Die besondere Stärke des vorgelegen Bandes liegt zunächst einmal auf der methodisch-theoretischen Ebene. Der Ansatz zu einer empirischen Operationalisierung der Staatstheorie im Rahmen einer „historisch-materialistischen Politikanalyse“ bezeichnet einen deutlichen Fortschritt auf diesem Feld. Beachtenswert ist insbesondere, dass der in der staatstheoretischen Forschung oft etwas nebulös gebrauchte Begriff der gesellschaftlichen Kräfteverhältnisse in Verbindung mit der Hegemonietheorie für empirische Analysen zugänglich gemacht werden konnte. Bedeutungsvoll ist auch die Betonung des Rechts als einer für die Analyse politischer Prozesse relevanten und spezifische Eigenlogiken aufweisenden sozialen Form. Zum zweiten handelt es sich um einen wichtigen Beitrag zur Europaforschung. Mit dem Begriff des „Staatsapparate-Ensembles“ mit den darin liegenden gesellschaftlichen und politischen Dynamiken ist es gelungen, den Charakter der Europäischen Union genauer zu fassen. Zwar könnte die Bezeichnung „Staatsprojekt Europa“ angesichts der Tatsache, dass dahinter kein eindeutig zu bestimmender Akteur steht etwas übertrieben erscheinen. Sie verweist jedoch in plausibler Weise darauf, dass sich auf europäischer Ebene zumindest quasi-staatliche Strukturen durch ökonomisch-gesellschaftliche Zwänge, sich darauf beziehende politische Konflikte und institutionelle Eigendynamiken quasi hinter dem Rücken der Akteure herausbilden. Gleichwohl ist dies ein Prozess mit offenem Ausgang, wie an den aktuellen Renationalisierungstendenzen im Zeichen der Krise deutlich wird.

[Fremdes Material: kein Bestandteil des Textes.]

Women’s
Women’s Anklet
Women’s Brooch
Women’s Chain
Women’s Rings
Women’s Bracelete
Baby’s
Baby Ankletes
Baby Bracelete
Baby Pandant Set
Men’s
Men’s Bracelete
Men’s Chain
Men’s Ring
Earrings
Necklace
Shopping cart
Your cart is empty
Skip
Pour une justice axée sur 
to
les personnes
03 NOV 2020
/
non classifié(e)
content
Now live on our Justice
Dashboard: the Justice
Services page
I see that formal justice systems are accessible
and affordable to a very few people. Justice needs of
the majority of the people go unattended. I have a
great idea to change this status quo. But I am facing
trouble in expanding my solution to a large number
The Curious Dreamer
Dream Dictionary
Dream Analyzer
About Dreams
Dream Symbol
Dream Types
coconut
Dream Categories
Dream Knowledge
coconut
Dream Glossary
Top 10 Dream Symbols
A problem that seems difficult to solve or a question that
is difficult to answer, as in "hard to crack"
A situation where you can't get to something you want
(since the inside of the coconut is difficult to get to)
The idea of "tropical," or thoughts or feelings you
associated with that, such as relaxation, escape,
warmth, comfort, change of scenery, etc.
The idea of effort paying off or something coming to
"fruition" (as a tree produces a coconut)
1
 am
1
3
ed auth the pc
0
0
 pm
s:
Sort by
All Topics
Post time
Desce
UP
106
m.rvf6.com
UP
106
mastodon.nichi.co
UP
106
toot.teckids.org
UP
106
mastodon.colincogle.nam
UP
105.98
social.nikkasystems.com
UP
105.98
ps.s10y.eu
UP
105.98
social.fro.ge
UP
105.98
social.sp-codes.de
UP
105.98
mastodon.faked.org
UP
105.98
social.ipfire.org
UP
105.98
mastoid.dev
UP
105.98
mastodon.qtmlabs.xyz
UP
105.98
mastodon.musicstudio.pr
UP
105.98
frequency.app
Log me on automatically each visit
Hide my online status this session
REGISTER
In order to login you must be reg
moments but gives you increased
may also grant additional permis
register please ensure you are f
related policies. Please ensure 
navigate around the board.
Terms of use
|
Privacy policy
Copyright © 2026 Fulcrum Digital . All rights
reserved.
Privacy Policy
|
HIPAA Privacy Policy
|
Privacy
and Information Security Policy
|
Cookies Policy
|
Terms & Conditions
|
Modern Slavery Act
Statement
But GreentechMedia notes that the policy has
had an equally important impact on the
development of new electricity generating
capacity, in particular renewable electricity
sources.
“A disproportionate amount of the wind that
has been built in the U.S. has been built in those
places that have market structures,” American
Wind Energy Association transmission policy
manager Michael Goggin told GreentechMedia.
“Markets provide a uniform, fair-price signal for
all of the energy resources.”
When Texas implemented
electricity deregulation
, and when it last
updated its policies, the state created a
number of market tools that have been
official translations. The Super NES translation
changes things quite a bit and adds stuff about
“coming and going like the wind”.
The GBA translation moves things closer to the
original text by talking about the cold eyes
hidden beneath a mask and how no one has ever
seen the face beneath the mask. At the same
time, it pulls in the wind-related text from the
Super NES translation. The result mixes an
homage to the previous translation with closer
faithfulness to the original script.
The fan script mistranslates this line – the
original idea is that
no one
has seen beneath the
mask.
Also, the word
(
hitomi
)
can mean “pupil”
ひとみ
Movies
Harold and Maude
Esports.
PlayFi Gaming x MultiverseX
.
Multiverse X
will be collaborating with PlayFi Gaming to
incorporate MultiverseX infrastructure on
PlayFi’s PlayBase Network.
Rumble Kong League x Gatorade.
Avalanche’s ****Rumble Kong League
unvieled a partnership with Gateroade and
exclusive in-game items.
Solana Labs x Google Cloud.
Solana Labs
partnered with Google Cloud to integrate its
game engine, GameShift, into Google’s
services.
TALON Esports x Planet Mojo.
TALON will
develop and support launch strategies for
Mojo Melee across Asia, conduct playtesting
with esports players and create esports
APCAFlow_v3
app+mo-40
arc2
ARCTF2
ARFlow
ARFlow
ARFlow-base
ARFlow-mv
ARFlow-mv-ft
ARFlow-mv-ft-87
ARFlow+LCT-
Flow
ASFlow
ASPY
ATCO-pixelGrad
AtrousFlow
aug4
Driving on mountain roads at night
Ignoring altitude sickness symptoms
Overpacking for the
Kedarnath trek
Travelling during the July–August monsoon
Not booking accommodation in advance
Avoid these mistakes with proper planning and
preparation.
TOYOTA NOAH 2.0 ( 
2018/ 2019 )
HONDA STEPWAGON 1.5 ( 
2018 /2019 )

Etwas problematisch ist, dass sich die Forschungsgruppe bei der Präsentation ihrer Ergebnisse etwas unschlüssig verhalten hat. Zwar richtet sie in ihrer Selbstbenennung als „Staatsprojekt Europa“ den Fokus auf die komplexen Prozesse einer Staatwerdung und damit auf zentrale staatstheoretische Fragen, wählt aber als Titel der Veröffentlichung und damit auch als ihr Strukturierungsprinzip der Ausarbeitung „Kämpfe um Migrationspolitik“, also die Analyse politischer Auseinandersetzungen und Konflikte. Möglicherweise hängt dies mit nicht ganz deckungsgleichen Interessenlagen bei den Gruppenmitgliedern zusammen. Die Stärke des Forschungsansatzes liegt indessen gerade darin, beides zu verbinden. Eine Folge der gewählten Darstellungsweise ist allerdings, dass die staatstheoretischen Erwägungen und Erkenntnisse im Text eher verstreut zu finden sind. Es wäre durchaus angebracht gewesen, die Ergebnisse der Studie in Hinblick auf die Eingangsfragestellung am Ende noch einmal systematisch zusammenzufassen. Eine etwas konsequentere Strukturierung hätte also gut getan.

Forschungsgruppe „Staatsprojekt Europa“ (Hg.): Kämpfe um Migrationspolitik. Theorie, Methoden und Analysen kritischer Europaforschung. Bielefeld: transcript Verlag 2014, 300 Seiten.